As I understand it, upgrading the the electrical grid will cost money and take time. Until that happens I will be surprised to see electrical vehicles take up a significant share of the auto market, and until they do I think we have to assume the fossil fuel industry is in charge.

doommaggot  ·  3917 days ago  ·  link  ·  

The power drain argument against electric cars is very weak, solutions have already been determined. All that's needed is to have the cars pull their power at times of lower load, which is during the night. They also could use the car batteries to reduce the peak load (around 5-6pm I think?), which would help the electric industry, as the peak load the lines have to be designed for won't be as high.
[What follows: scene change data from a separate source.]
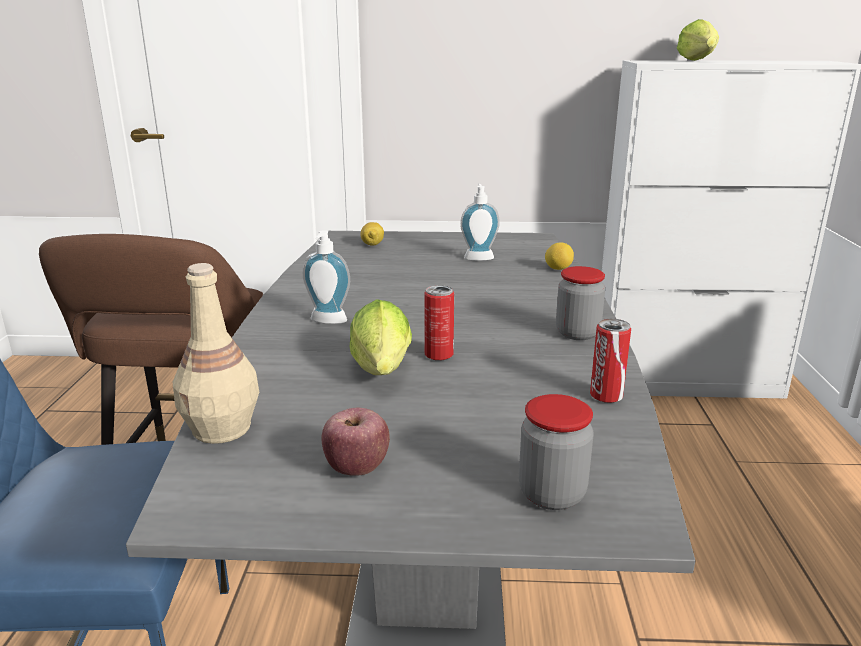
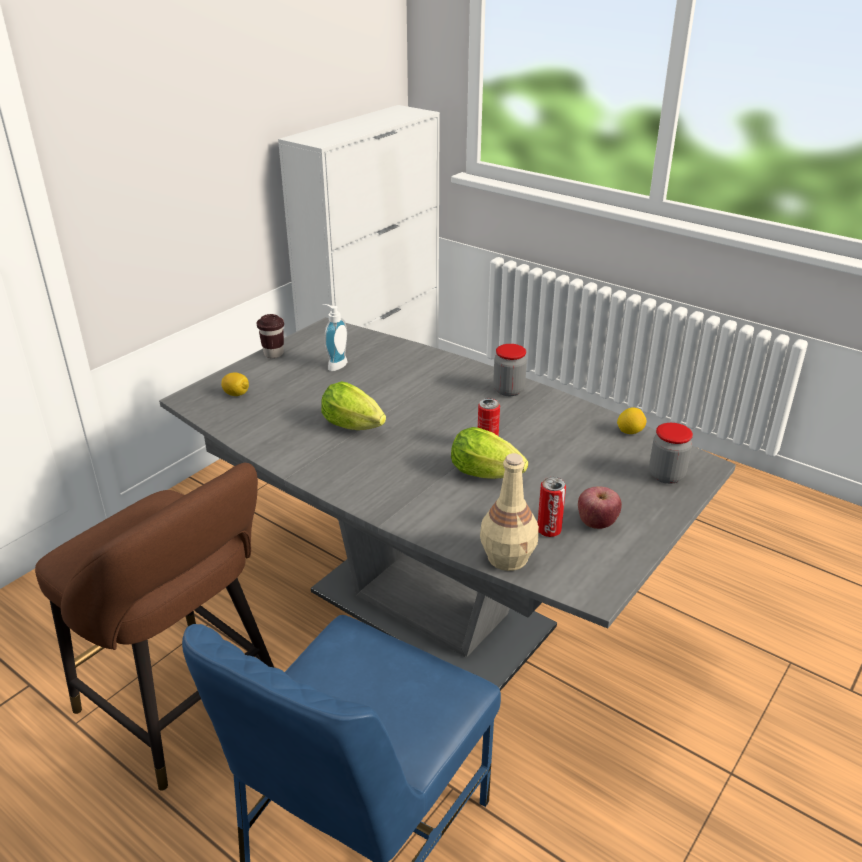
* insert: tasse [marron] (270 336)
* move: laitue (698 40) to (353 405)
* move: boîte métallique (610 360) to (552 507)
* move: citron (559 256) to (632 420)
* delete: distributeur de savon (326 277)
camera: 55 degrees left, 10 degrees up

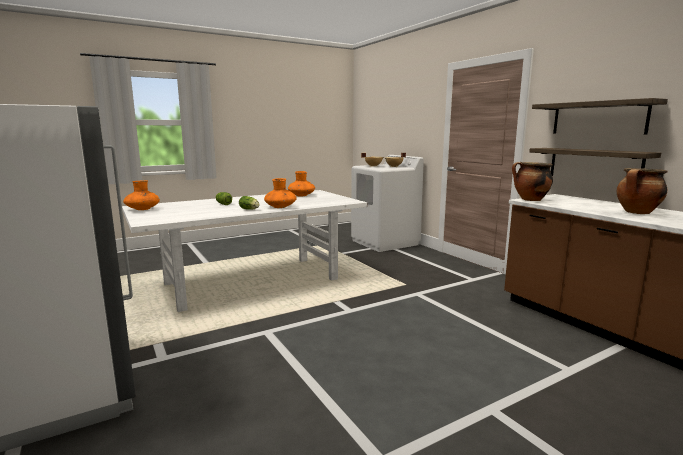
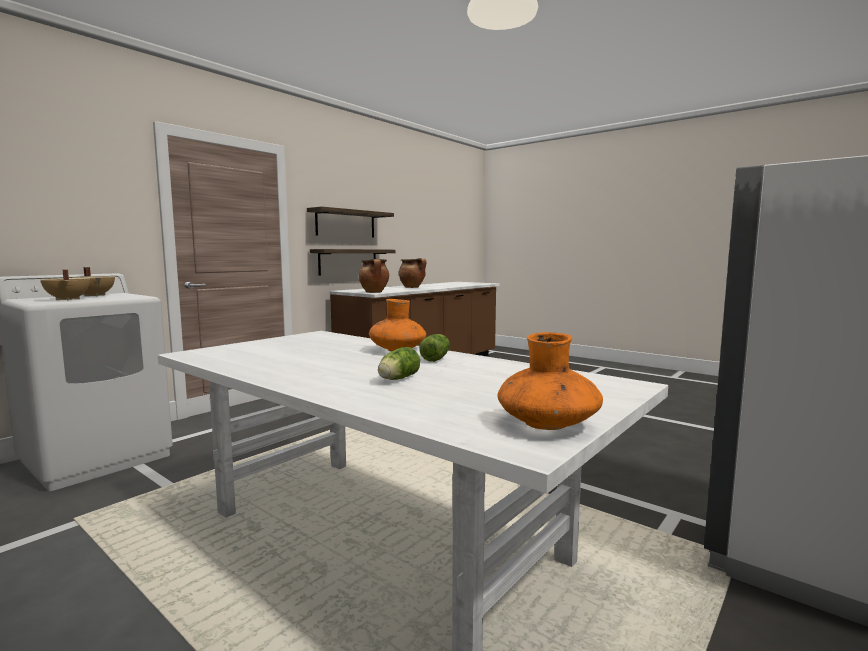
* delete: vase [orange] (301 183)
camera: 110 degrees left, 5 degrees down

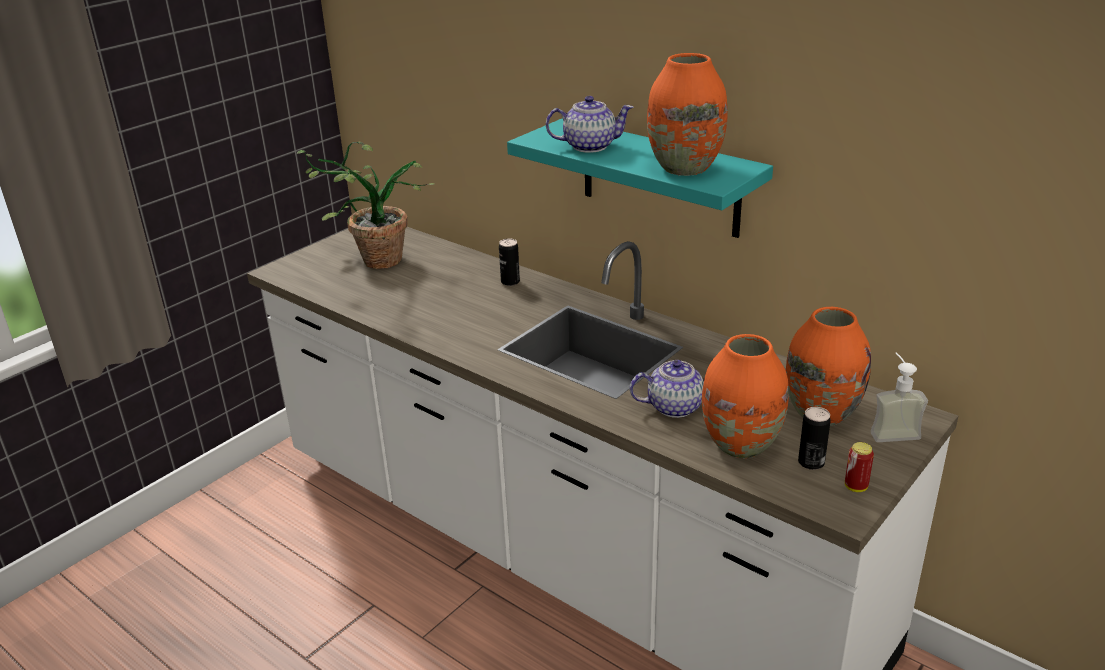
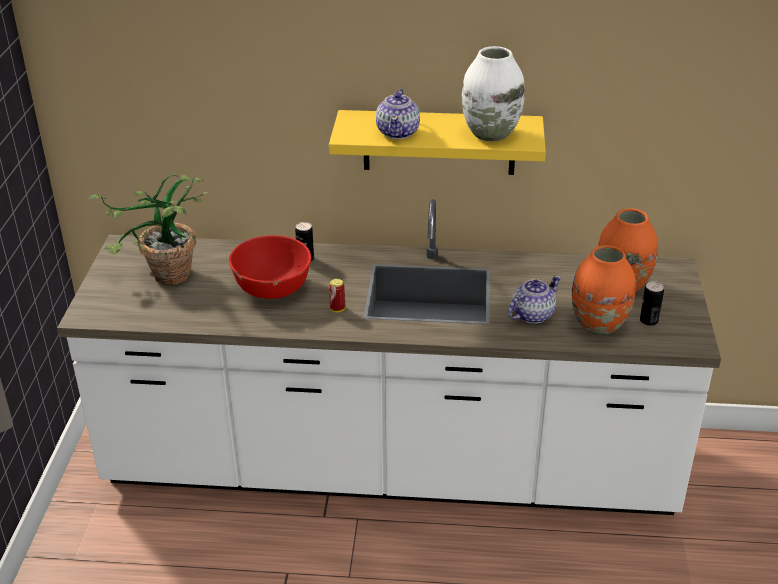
* insert: bol [rouge] (270 267)
* recolor: étagère [turquoise] (640 178) to étagère [jaune] (437 142)
* move: boîte métallique (859 467) to (337 296)
* rotate: théière (589 124) = (398 114) 135 degrees clockwise
* recolor: vase [orange] (687 114) to vase [blanc] (493 94)
* delete: distributeur de savon (899 397)
camera: 35 degrees left, 5 degrees up

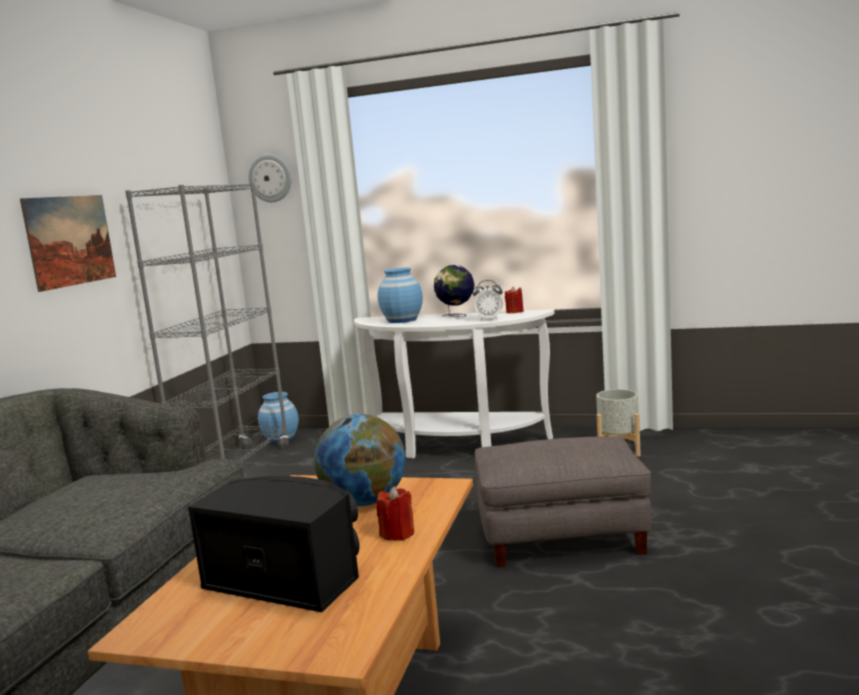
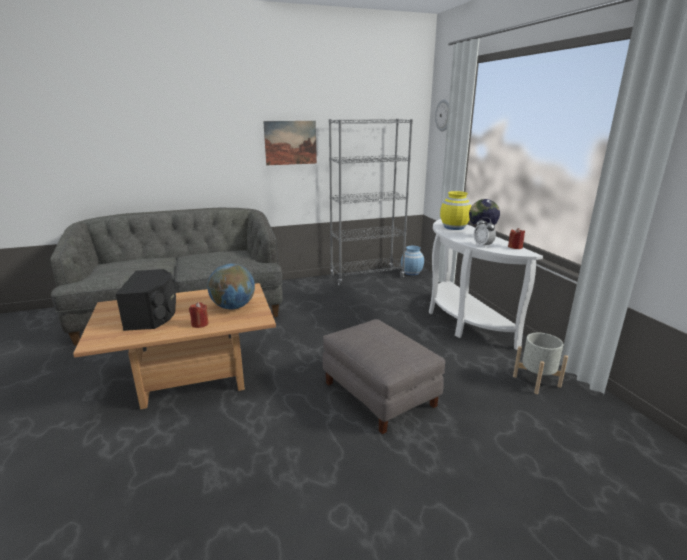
* recolor: vase [bleu] (400 295) to vase [jaune] (456 210)
camera: 55 degrees right, 10 degrees up

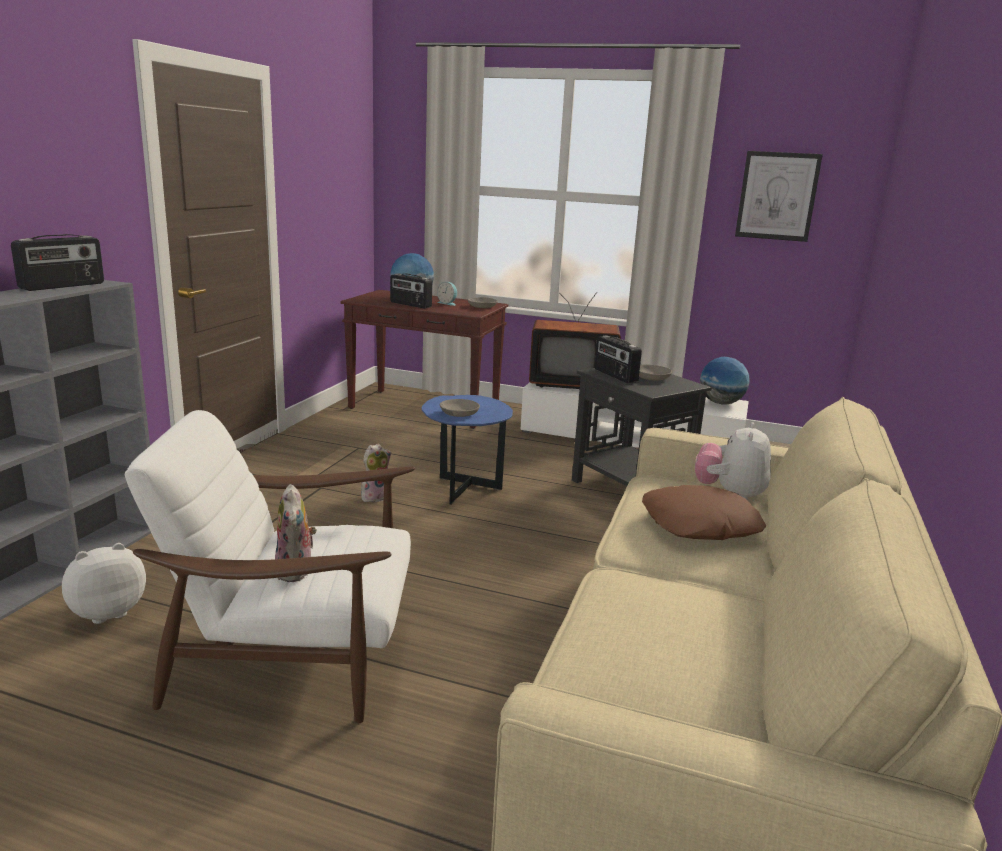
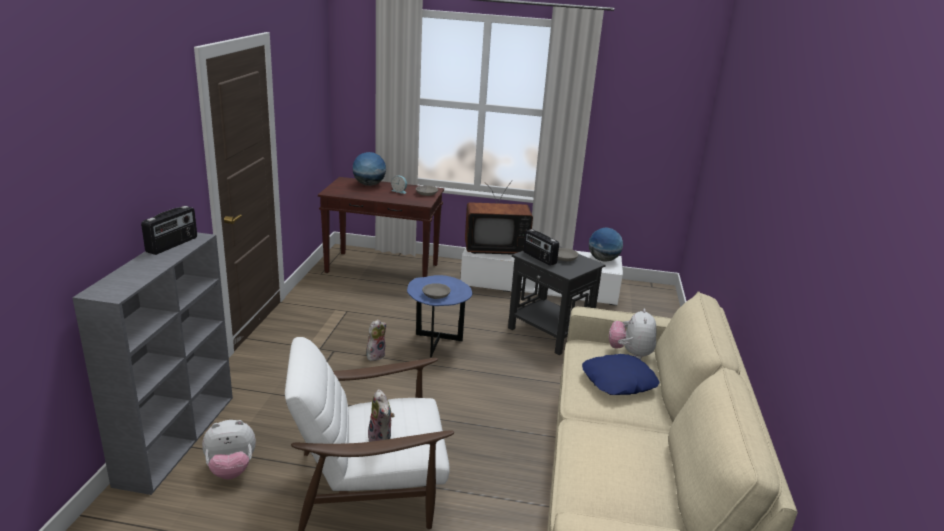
* rotate: peluche (104 583) = (229 449) 150 degrees counterclockwise
* recolor: coussin [marron] (704 512) to coussin [bleu] (621 374)
* delete: radio (411 291)
* delete: tableau (779 196)
camera: 10 degrees left, 5 degrees up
No links, as it's something I saw ~5 years ago on television.

user-inactivated  ·  3917 days ago  ·  link  ·  

Is it weak? Is the electrical infrastructure and its carrying capacity uniform nationwide relative to current demand? I don't know what the numbers are, but it seems reasonable to presume that on a hot summer night in southern California demand might not fall to far from capacity now.

And given that our entire economy, rightly or wrongly, is predicated on a premise of growth one tends to expect electrical demand to follow an upward trajectory even in an absence of electric vehicles - assuming: the economy itself is healthy and no alternative form of energy has displaced electricity's share of the energy market.

that in turn suggests that anywhere where the electrical grid is operating during any part of the year at peak capacity, an increase in demand represents a problem in demand of a solution.

I don't dispute that those solutions do exist, simply whether or not they are already in place. The premise of the article above was that fossil fuels had reached a tipping point, and the author makes a strong case regarding coal - but there remain significant sources of carbon from fossil fuels that in my view have yet to see a down turn in demand of any meaningful significance.